Exercise goal -
The material below contains a line with "רטבים ומטבלים" and a line with "1/2 כוס שמן זית". Copy exactly those two lines and all lines between them.

Extracted entries -
___

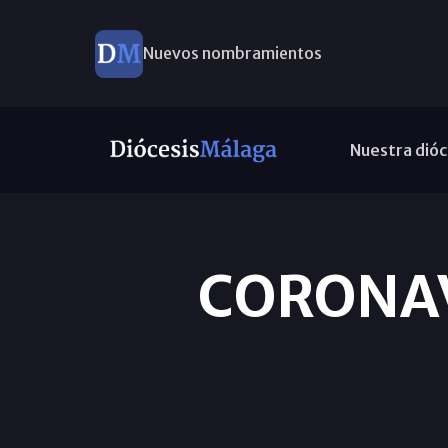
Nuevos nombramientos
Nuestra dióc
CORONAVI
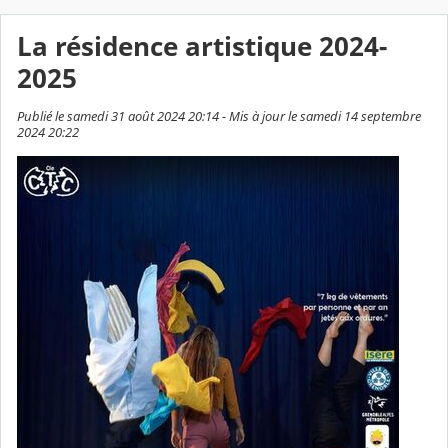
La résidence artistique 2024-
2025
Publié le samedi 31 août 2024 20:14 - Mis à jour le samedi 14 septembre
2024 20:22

___

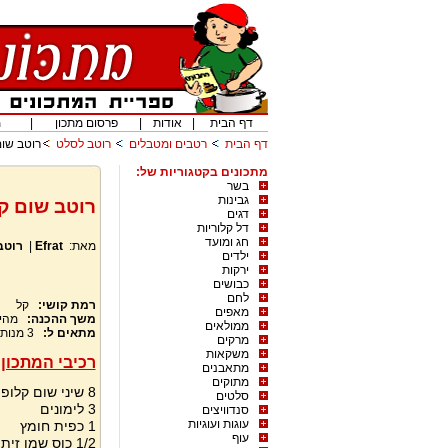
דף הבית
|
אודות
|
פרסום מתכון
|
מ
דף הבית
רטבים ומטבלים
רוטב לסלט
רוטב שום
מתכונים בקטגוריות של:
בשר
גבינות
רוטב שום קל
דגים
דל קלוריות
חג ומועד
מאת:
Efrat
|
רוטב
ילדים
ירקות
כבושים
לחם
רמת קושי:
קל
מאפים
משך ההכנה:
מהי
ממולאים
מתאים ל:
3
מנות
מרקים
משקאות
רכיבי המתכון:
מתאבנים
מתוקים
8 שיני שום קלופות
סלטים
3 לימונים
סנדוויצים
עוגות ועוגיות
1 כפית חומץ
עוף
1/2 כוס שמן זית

___

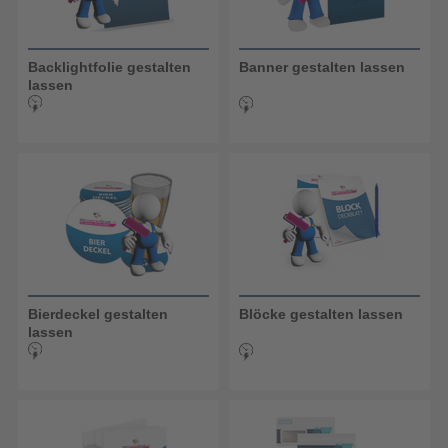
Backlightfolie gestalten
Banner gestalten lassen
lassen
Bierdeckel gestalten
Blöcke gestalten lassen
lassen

___

Completed exercise -
רטבים ומטבלים
רוטב לסלט
רוטב שום
מתכונים בקטגוריות של:
בשר
גבינות
רוטב שום קל
דגים
דל קלוריות
חג ומועד
מאת:
Efrat
|
רוטב
ילדים
ירקות
כבושים
לחם
רמת קושי:
קל
מאפים
משך ההכנה:
מהי
ממולאים
מתאים ל:
3
מנות
מרקים
משקאות
רכיבי המתכון:
מתאבנים
מתוקים
8 שיני שום קלופות
סלטים
3 לימונים
סנדוויצים
עוגות ועוגיות
1 כפית חומץ
עוף
1/2 כוס שמן זית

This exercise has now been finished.